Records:

□ □ □ □

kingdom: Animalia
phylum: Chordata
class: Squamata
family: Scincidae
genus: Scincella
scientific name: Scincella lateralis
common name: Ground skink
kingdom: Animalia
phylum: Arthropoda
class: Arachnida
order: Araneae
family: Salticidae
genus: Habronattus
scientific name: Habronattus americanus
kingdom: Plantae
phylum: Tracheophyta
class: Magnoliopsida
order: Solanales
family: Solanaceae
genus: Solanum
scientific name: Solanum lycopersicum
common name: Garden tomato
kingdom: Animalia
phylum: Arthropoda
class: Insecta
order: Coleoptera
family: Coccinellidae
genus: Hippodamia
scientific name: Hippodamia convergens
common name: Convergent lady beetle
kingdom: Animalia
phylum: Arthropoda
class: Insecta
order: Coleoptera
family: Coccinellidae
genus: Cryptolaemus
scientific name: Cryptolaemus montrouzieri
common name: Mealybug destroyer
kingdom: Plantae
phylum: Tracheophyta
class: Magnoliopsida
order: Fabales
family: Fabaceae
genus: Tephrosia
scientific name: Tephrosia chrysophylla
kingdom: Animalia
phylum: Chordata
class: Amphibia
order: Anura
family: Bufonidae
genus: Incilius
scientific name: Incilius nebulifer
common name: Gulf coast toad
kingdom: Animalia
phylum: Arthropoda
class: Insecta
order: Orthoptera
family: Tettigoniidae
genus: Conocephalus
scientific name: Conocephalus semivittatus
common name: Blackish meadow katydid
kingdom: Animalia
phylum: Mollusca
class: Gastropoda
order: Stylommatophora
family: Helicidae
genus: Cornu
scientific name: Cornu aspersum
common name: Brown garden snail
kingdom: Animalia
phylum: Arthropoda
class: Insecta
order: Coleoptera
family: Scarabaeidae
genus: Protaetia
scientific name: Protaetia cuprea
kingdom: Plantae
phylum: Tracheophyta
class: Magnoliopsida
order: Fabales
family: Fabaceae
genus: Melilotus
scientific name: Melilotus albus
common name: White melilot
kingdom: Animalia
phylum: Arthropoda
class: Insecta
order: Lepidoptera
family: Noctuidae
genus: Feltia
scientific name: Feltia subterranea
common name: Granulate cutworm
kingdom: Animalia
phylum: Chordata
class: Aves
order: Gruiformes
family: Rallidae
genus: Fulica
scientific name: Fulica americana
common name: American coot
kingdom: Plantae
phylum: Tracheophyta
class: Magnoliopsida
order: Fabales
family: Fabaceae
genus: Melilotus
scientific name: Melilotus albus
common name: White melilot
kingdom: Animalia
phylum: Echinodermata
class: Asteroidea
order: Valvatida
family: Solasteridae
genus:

□ □ □ □

== Exercise details ==
Copy every line of the records above word for word, in the same order.

== Final answer ==
kingdom: Animalia
phylum: Chordata
class: Squamata
family: Scincidae
genus: Scincella
scientific name: Scincella lateralis
common name: Ground skink
kingdom: Animalia
phylum: Arthropoda
class: Arachnida
order: Araneae
family: Salticidae
genus: Habronattus
scientific name: Habronattus americanus
kingdom: Plantae
phylum: Tracheophyta
class: Magnoliopsida
order: Solanales
family: Solanaceae
genus: Solanum
scientific name: Solanum lycopersicum
common name: Garden tomato
kingdom: Animalia
phylum: Arthropoda
class: Insecta
order: Coleoptera
family: Coccinellidae
genus: Hippodamia
scientific name: Hippodamia convergens
common name: Convergent lady beetle
kingdom: Animalia
phylum: Arthropoda
class: Insecta
order: Coleoptera
family: Coccinellidae
genus: Cryptolaemus
scientific name: Cryptolaemus montrouzieri
common name: Mealybug destroyer
kingdom: Plantae
phylum: Tracheophyta
class: Magnoliopsida
order: Fabales
family: Fabaceae
genus: Tephrosia
scientific name: Tephrosia chrysophylla
kingdom: Animalia
phylum: Chordata
class: Amphibia
order: Anura
family: Bufonidae
genus: Incilius
scientific name: Incilius nebulifer
common name: Gulf coast toad
kingdom: Animalia
phylum: Arthropoda
class: Insecta
order: Orthoptera
family: Tettigoniidae
genus: Conocephalus
scientific name: Conocephalus semivittatus
common name: Blackish meadow katydid
kingdom: Animalia
phylum: Mollusca
class: Gastropoda
order: Stylommatophora
family: Helicidae
genus: Cornu
scientific name: Cornu aspersum
common name: Brown garden snail
kingdom: Animalia
phylum: Arthropoda
class: Insecta
order: Coleoptera
family: Scarabaeidae
genus: Protaetia
scientific name: Protaetia cuprea
kingdom: Plantae
phylum: Tracheophyta
class: Magnoliopsida
order: Fabales
family: Fabaceae
genus: Melilotus
scientific name: Melilotus albus
common name: White melilot
kingdom: Animalia
phylum: Arthropoda
class: Insecta
order: Lepidoptera
family: Noctuidae
genus: Feltia
scientific name: Feltia subterranea
common name: Granulate cutworm
kingdom: Animalia
phylum: Chordata
class: Aves
order: Gruiformes
family: Rallidae
genus: Fulica
scientific name: Fulica americana
common name: American coot
kingdom: Plantae
phylum: Tracheophyta
class: Magnoliopsida
order: Fabales
family: Fabaceae
genus: Melilotus
scientific name: Melilotus albus
common name: White melilot
kingdom: Animalia
phylum: Echinodermata
class: Asteroidea
order: Valvatida
family: Solasteridae
genus:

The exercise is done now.